─── Extracted data

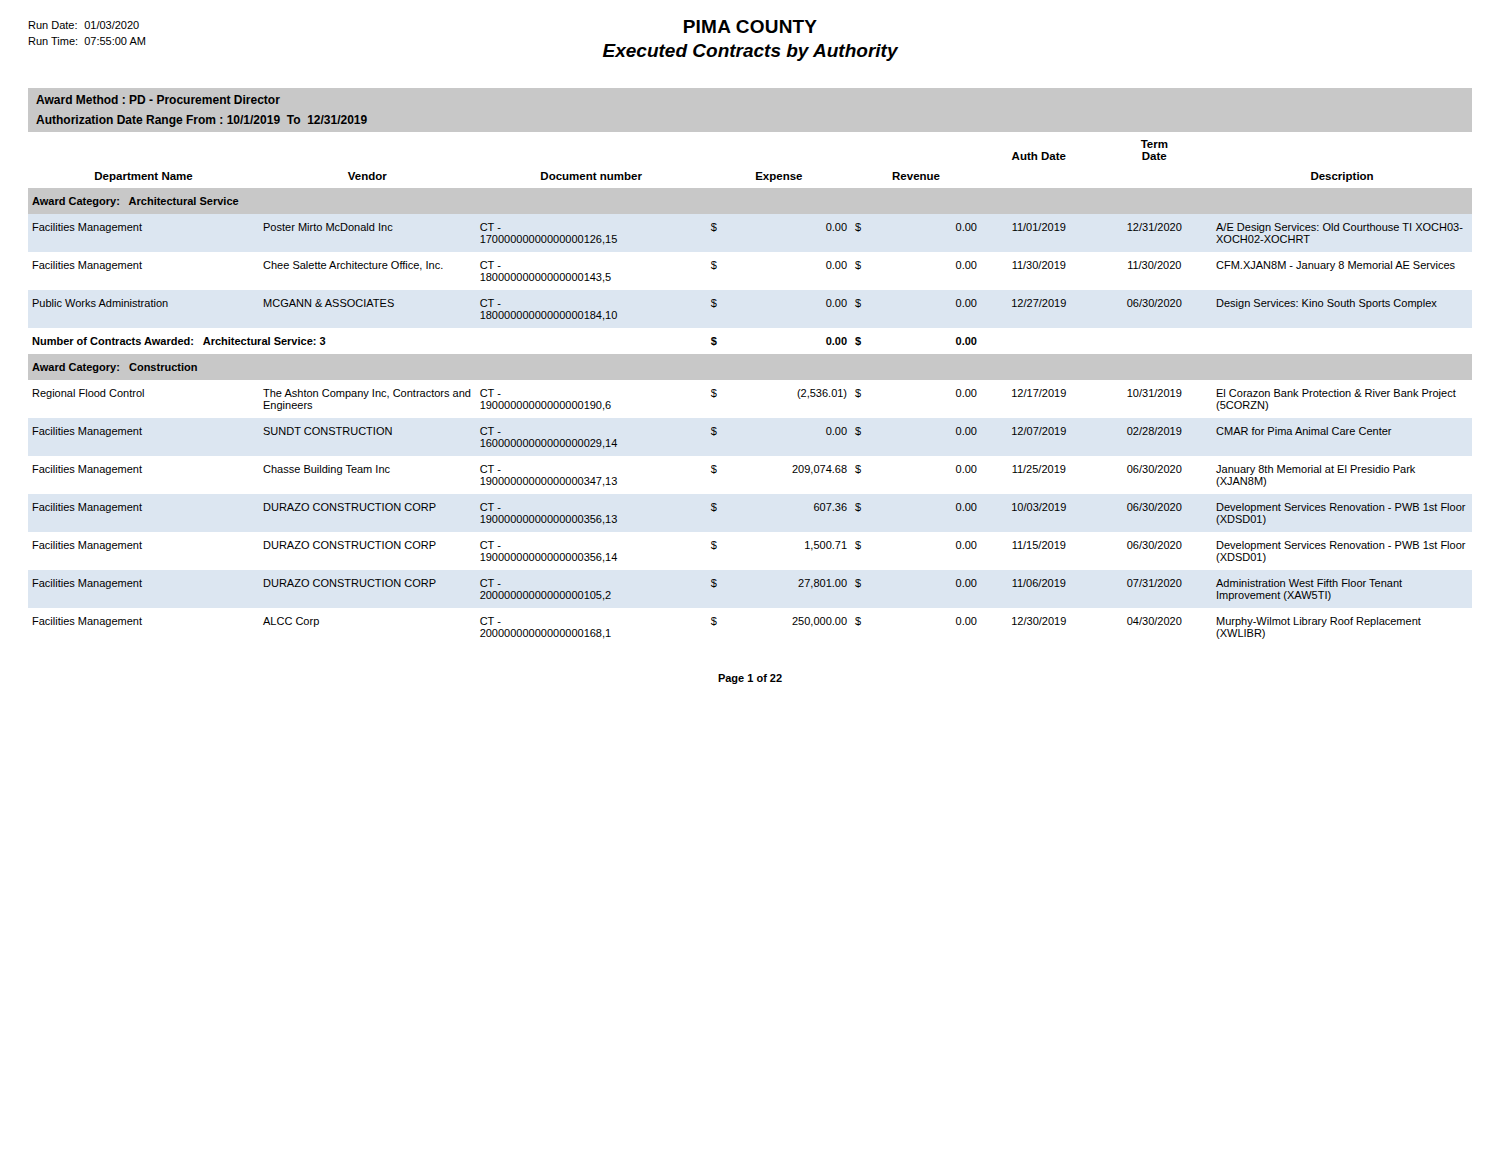| Run Date: | 01/03/2020 |
| Run Time: | 07:55:00 AM |
PIMA COUNTY
Executed Contracts by Authority
Award Method : PD - Procurement Director
Authorization Date Range From : 10/1/2019 To 12/31/2019
| | | | | | Auth Date | Term Date | |
| --- | --- | --- | --- | --- | --- | --- | --- |
| Department Name | Vendor | Document number | Expense | Revenue | | | Description |
| Award Category: Architectural Service |
| Facilities Management | Poster Mirto McDonald Inc | CT - 17000000000000000126,15 | $ | 0.00 | $ | 0.00 | 11/01/2019 | 12/31/2020 | A/E Design Services: Old Courthouse TI XOCH03-XOCH02-XOCHRT |
| Facilities Management | Chee Salette Architecture Office, Inc. | CT - 18000000000000000143,5 | $ | 0.00 | $ | 0.00 | 11/30/2019 | 11/30/2020 | CFM.XJAN8M - January 8 Memorial AE Services |
| Public Works Administration | MCGANN & ASSOCIATES | CT - 18000000000000000184,10 | $ | 0.00 | $ | 0.00 | 12/27/2019 | 06/30/2020 | Design Services: Kino South Sports Complex |
| Number of Contracts Awarded: Architectural Service: 3 | $ | 0.00 | $ | 0.00 | | | |
| Award Category: Construction |
| Regional Flood Control | The Ashton Company Inc, Contractors and Engineers | CT - 19000000000000000190,6 | $ | (2,536.01) | $ | 0.00 | 12/17/2019 | 10/31/2019 | El Corazon Bank Protection & River Bank Project (5CORZN) |
| Facilities Management | SUNDT CONSTRUCTION | CT - 16000000000000000029,14 | $ | 0.00 | $ | 0.00 | 12/07/2019 | 02/28/2019 | CMAR for Pima Animal Care Center |
| Facilities Management | Chasse Building Team Inc | CT - 19000000000000000347,13 | $ | 209,074.68 | $ | 0.00 | 11/25/2019 | 06/30/2020 | January 8th Memorial at El Presidio Park (XJAN8M) |
| Facilities Management | DURAZO CONSTRUCTION CORP | CT - 19000000000000000356,13 | $ | 607.36 | $ | 0.00 | 10/03/2019 | 06/30/2020 | Development Services Renovation - PWB 1st Floor (XDSD01) |
| Facilities Management | DURAZO CONSTRUCTION CORP | CT - 19000000000000000356,14 | $ | 1,500.71 | $ | 0.00 | 11/15/2019 | 06/30/2020 | Development Services Renovation - PWB 1st Floor (XDSD01) |
| Facilities Management | DURAZO CONSTRUCTION CORP | CT - 20000000000000000105,2 | $ | 27,801.00 | $ | 0.00 | 11/06/2019 | 07/31/2020 | Administration West Fifth Floor Tenant Improvement (XAW5TI) |
| Facilities Management | ALCC Corp | CT - 20000000000000000168,1 | $ | 250,000.00 | $ | 0.00 | 12/30/2019 | 04/30/2020 | Murphy-Wilmot Library Roof Replacement (XWLIBR) |
Page 1 of 22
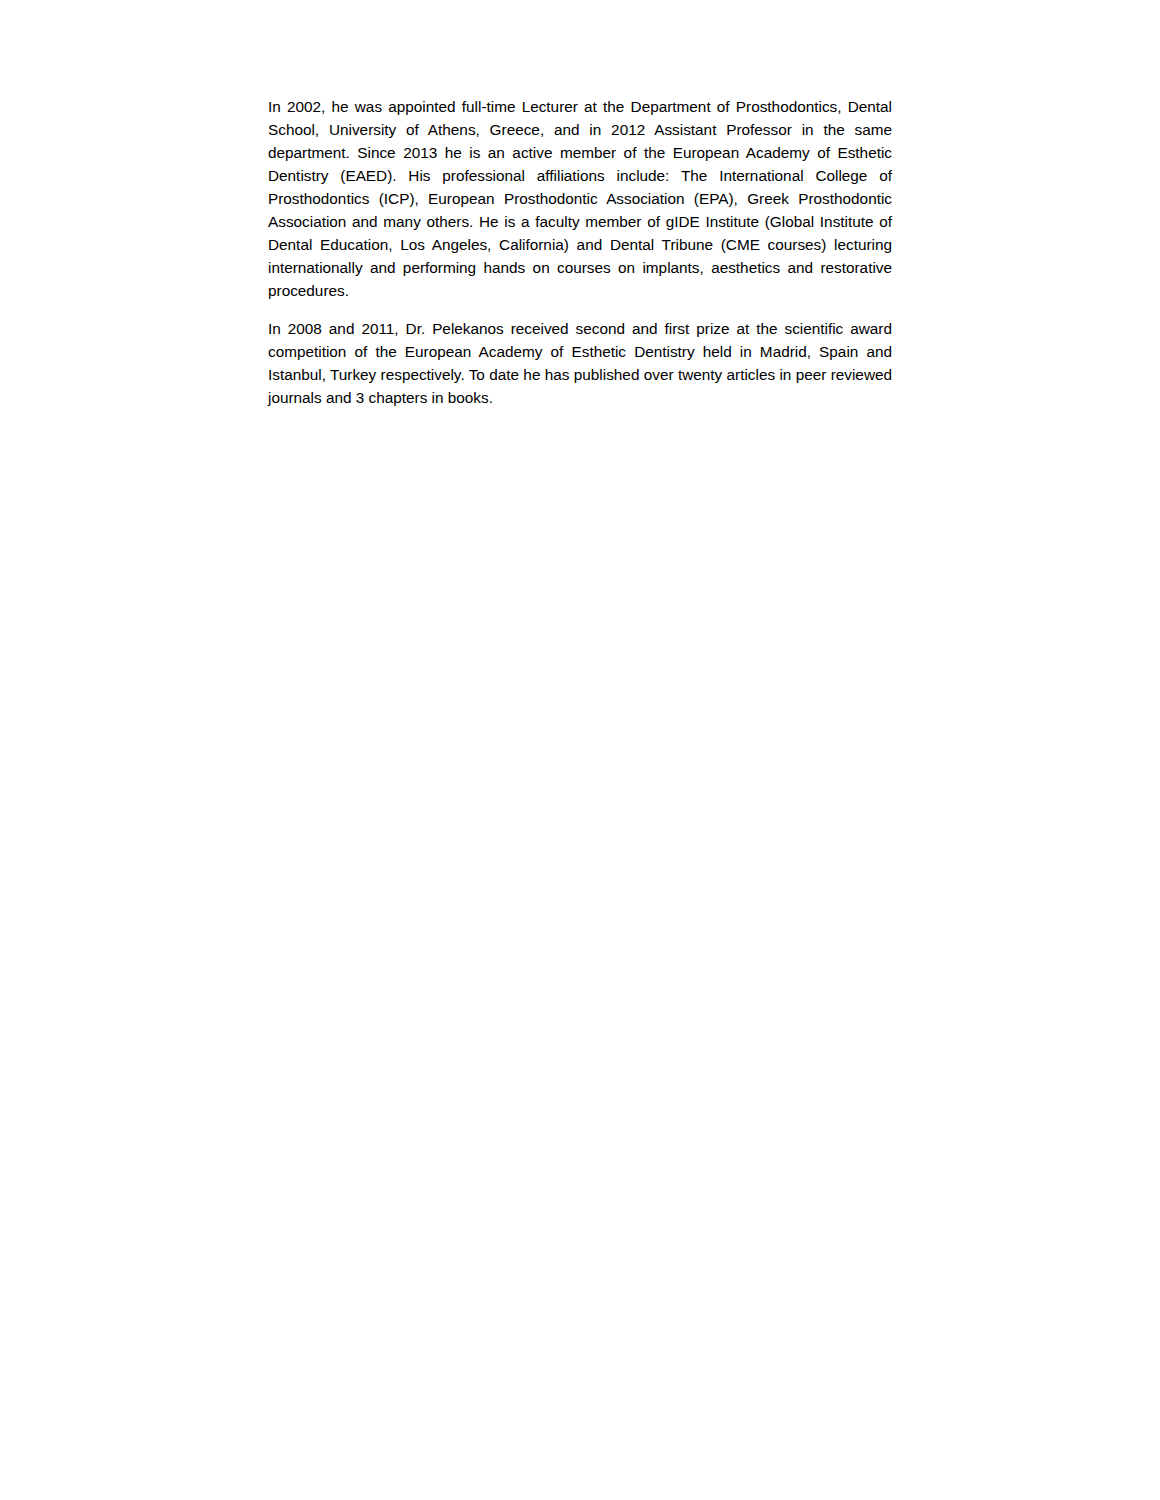In 2002, he was appointed full-time Lecturer at the Department of Prosthodontics, Dental School, University of Athens, Greece, and in 2012 Assistant Professor in the same department. Since 2013 he is an active member of the European Academy of Esthetic Dentistry (EAED). His professional affiliations include: The International College of Prosthodontics (ICP), European Prosthodontic Association (EPA), Greek Prosthodontic Association and many others. He is a faculty member of gIDE Institute (Global Institute of Dental Education, Los Angeles, California) and Dental Tribune (CME courses) lecturing internationally and performing hands on courses on implants, aesthetics and restorative procedures.
In 2008 and 2011, Dr. Pelekanos received second and first prize at the scientific award competition of the European Academy of Esthetic Dentistry held in Madrid, Spain and Istanbul, Turkey respectively. To date he has published over twenty articles in peer reviewed journals and 3 chapters in books.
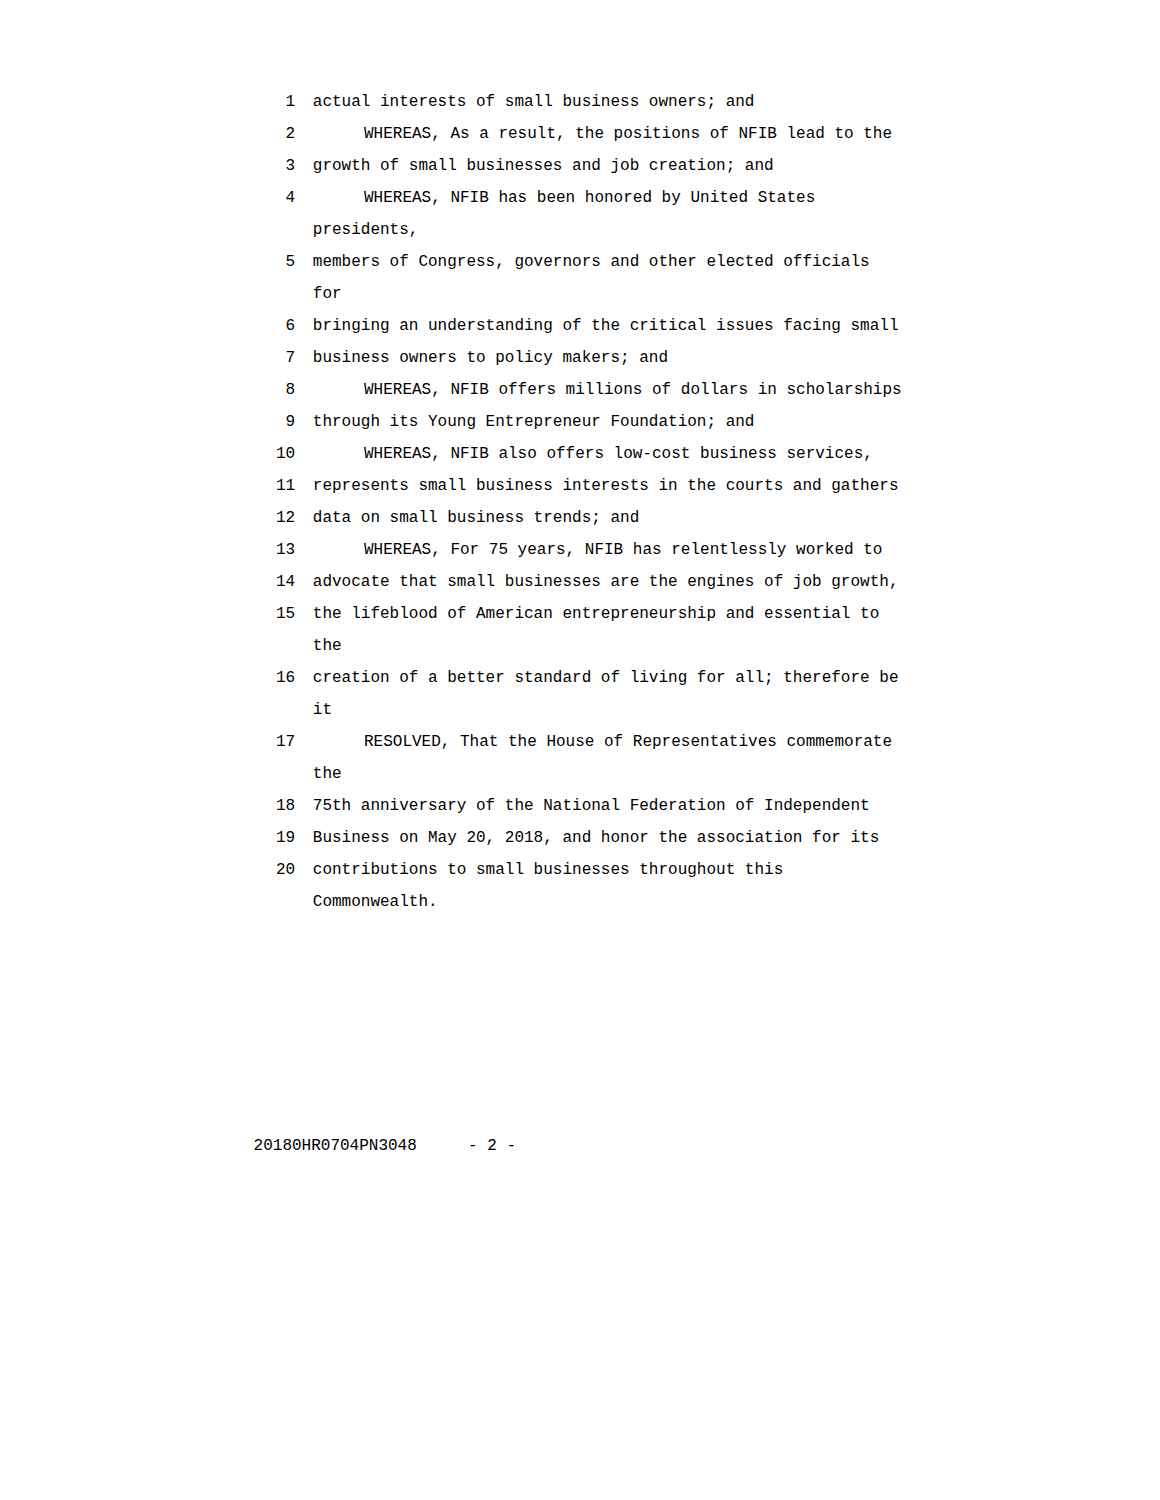1 actual interests of small business owners; and
2 WHEREAS, As a result, the positions of NFIB lead to the
3 growth of small businesses and job creation; and
4 WHEREAS, NFIB has been honored by United States presidents,
5 members of Congress, governors and other elected officials for
6 bringing an understanding of the critical issues facing small
7 business owners to policy makers; and
8 WHEREAS, NFIB offers millions of dollars in scholarships
9 through its Young Entrepreneur Foundation; and
10 WHEREAS, NFIB also offers low-cost business services,
11 represents small business interests in the courts and gathers
12 data on small business trends; and
13 WHEREAS, For 75 years, NFIB has relentlessly worked to
14 advocate that small businesses are the engines of job growth,
15 the lifeblood of American entrepreneurship and essential to the
16 creation of a better standard of living for all; therefore be it
17 RESOLVED, That the House of Representatives commemorate the
1875th anniversary of the National Federation of Independent
19 Business on May 20, 2018, and honor the association for its
20 contributions to small businesses throughout this Commonwealth.
20180HR0704PN3048- 2 -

──────

_Directions for this task_.
The answer is one number: how many lines of the material above contain "Category".

_Your response_.
2